__What the task requires__
Find the lines below that contain the string "async". Copy each one.

__Input for this task__
· · · · · · ·

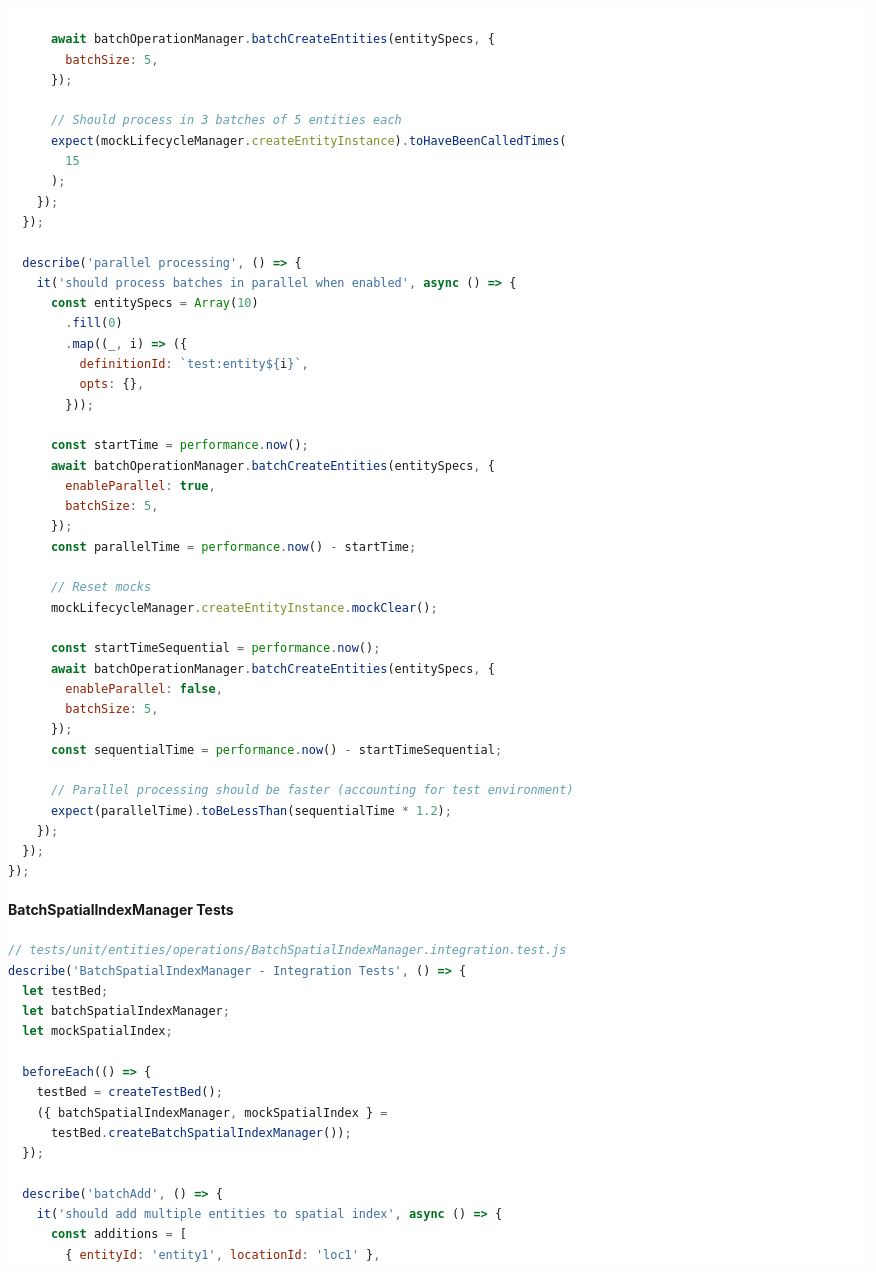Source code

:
 ```javascript

      await batchOperationManager.batchCreateEntities(entitySpecs, {
        batchSize: 5,
      });

      // Should process in 3 batches of 5 entities each
      expect(mockLifecycleManager.createEntityInstance).toHaveBeenCalledTimes(
        15
      );
    });
  });

  describe('parallel processing', () => {
    it('should process batches in parallel when enabled', async () => {
      const entitySpecs = Array(10)
        .fill(0)
        .map((_, i) => ({
          definitionId: `test:entity${i}`,
          opts: {},
        }));

      const startTime = performance.now();
      await batchOperationManager.batchCreateEntities(entitySpecs, {
        enableParallel: true,
        batchSize: 5,
      });
      const parallelTime = performance.now() - startTime;

      // Reset mocks
      mockLifecycleManager.createEntityInstance.mockClear();

      const startTimeSequential = performance.now();
      await batchOperationManager.batchCreateEntities(entitySpecs, {
        enableParallel: false,
        batchSize: 5,
      });
      const sequentialTime = performance.now() - startTimeSequential;

      // Parallel processing should be faster (accounting for test environment)
      expect(parallelTime).toBeLessThan(sequentialTime * 1.2);
    });
  });
});
```

#### BatchSpatialIndexManager Tests

```javascript
// tests/unit/entities/operations/BatchSpatialIndexManager.integration.test.js
describe('BatchSpatialIndexManager - Integration Tests', () => {
  let testBed;
  let batchSpatialIndexManager;
  let mockSpatialIndex;

  beforeEach(() => {
    testBed = createTestBed();
    ({ batchSpatialIndexManager, mockSpatialIndex } =
      testBed.createBatchSpatialIndexManager());
  });

  describe('batchAdd', () => {
    it('should add multiple entities to spatial index', async () => {
      const additions = [
        { entityId: 'entity1', locationId: 'loc1' },
```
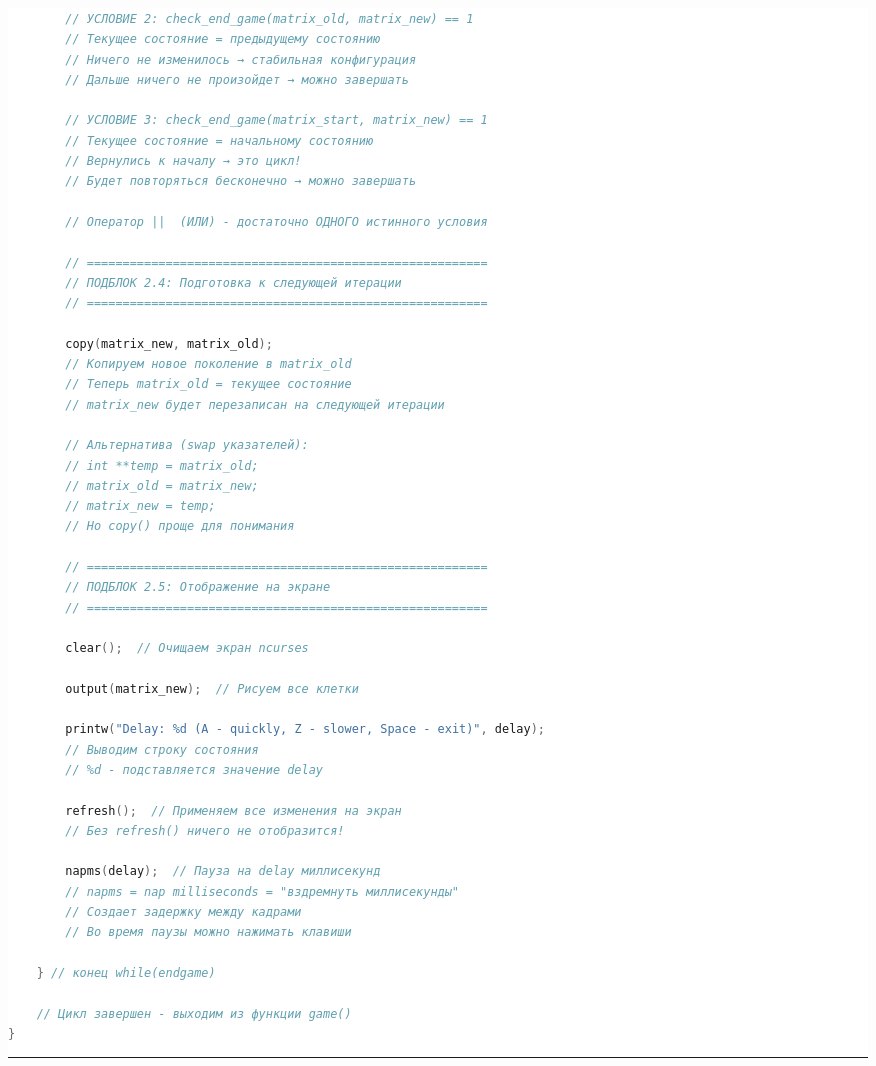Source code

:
 ```c
        // УСЛОВИЕ 2: check_end_game(matrix_old, matrix_new) == 1
        // Текущее состояние = предыдущему состоянию
        // Ничего не изменилось → стабильная конфигурация
        // Дальше ничего не произойдет → можно завершать

        // УСЛОВИЕ 3: check_end_game(matrix_start, matrix_new) == 1
        // Текущее состояние = начальному состоянию
        // Вернулись к началу → это цикл!
        // Будет повторяться бесконечно → можно завершать

        // Оператор ||  (ИЛИ) - достаточно ОДНОГО истинного условия

        // ========================================================
        // ПОДБЛОК 2.4: Подготовка к следующей итерации
        // ========================================================

        copy(matrix_new, matrix_old);
        // Копируем новое поколение в matrix_old
        // Теперь matrix_old = текущее состояние
        // matrix_new будет перезаписан на следующей итерации

        // Альтернатива (swap указателей):
        // int **temp = matrix_old;
        // matrix_old = matrix_new;
        // matrix_new = temp;
        // Но copy() проще для понимания

        // ========================================================
        // ПОДБЛОК 2.5: Отображение на экране
        // ========================================================

        clear();  // Очищаем экран ncurses

        output(matrix_new);  // Рисуем все клетки

        printw("Delay: %d (A - quickly, Z - slower, Space - exit)", delay);
        // Выводим строку состояния
        // %d - подставляется значение delay

        refresh();  // Применяем все изменения на экран
        // Без refresh() ничего не отобразится!

        napms(delay);  // Пауза на delay миллисекунд
        // napms = nap milliseconds = "вздремнуть миллисекунды"
        // Создает задержку между кадрами
        // Во время паузы можно нажимать клавиши

    } // конец while(endgame)

    // Цикл завершен - выходим из функции game()
}
```

---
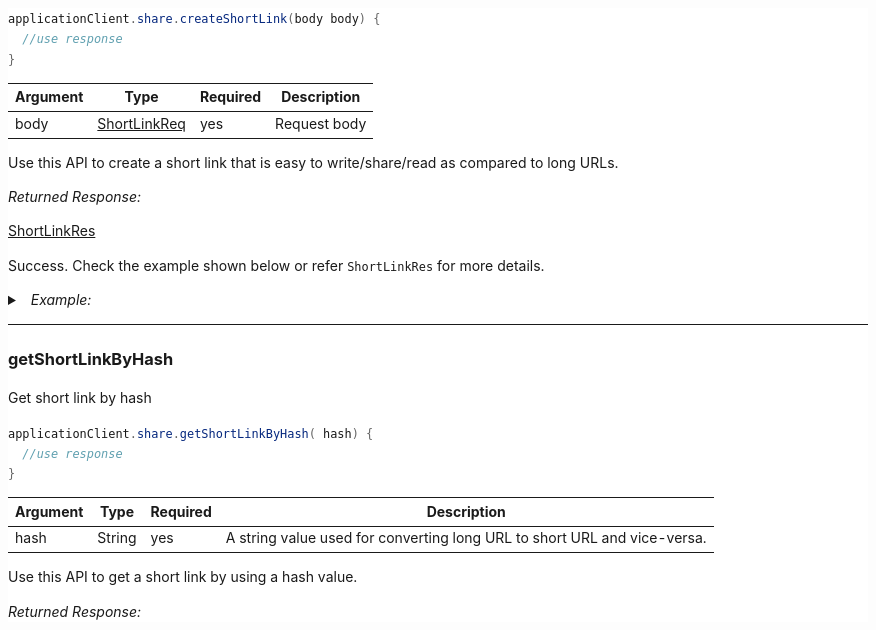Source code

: 


```java
applicationClient.share.createShortLink(body body) {
  //use response
}
```



| Argument  |  Type  | Required | Description |
| --------- | -----  | -------- | ----------- |
| body | [ShortLinkReq](#ShortLinkReq) | yes | Request body |


Use this API to create a short link that is easy to write/share/read as compared to long URLs.

*Returned Response:*




[ShortLinkRes](#ShortLinkRes)

Success. Check the example shown below or refer `ShortLinkRes` for more details.




<details><summary><i>&nbsp; Example:</i></summary></details>









---


### getShortLinkByHash
Get short link by hash




```java
applicationClient.share.getShortLinkByHash( hash) {
  //use response
}
```



| Argument  |  Type  | Required | Description |
| --------- | -----  | -------- | ----------- | 
| hash | String | yes | A string value used for converting long URL to short URL and vice-versa. |  



Use this API to get a short link by using a hash value.

*Returned Response:*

· · · · · · ·

__Result__
    it('should process batches in parallel when enabled', async () => {
    it('should add multiple entities to spatial index', async () => {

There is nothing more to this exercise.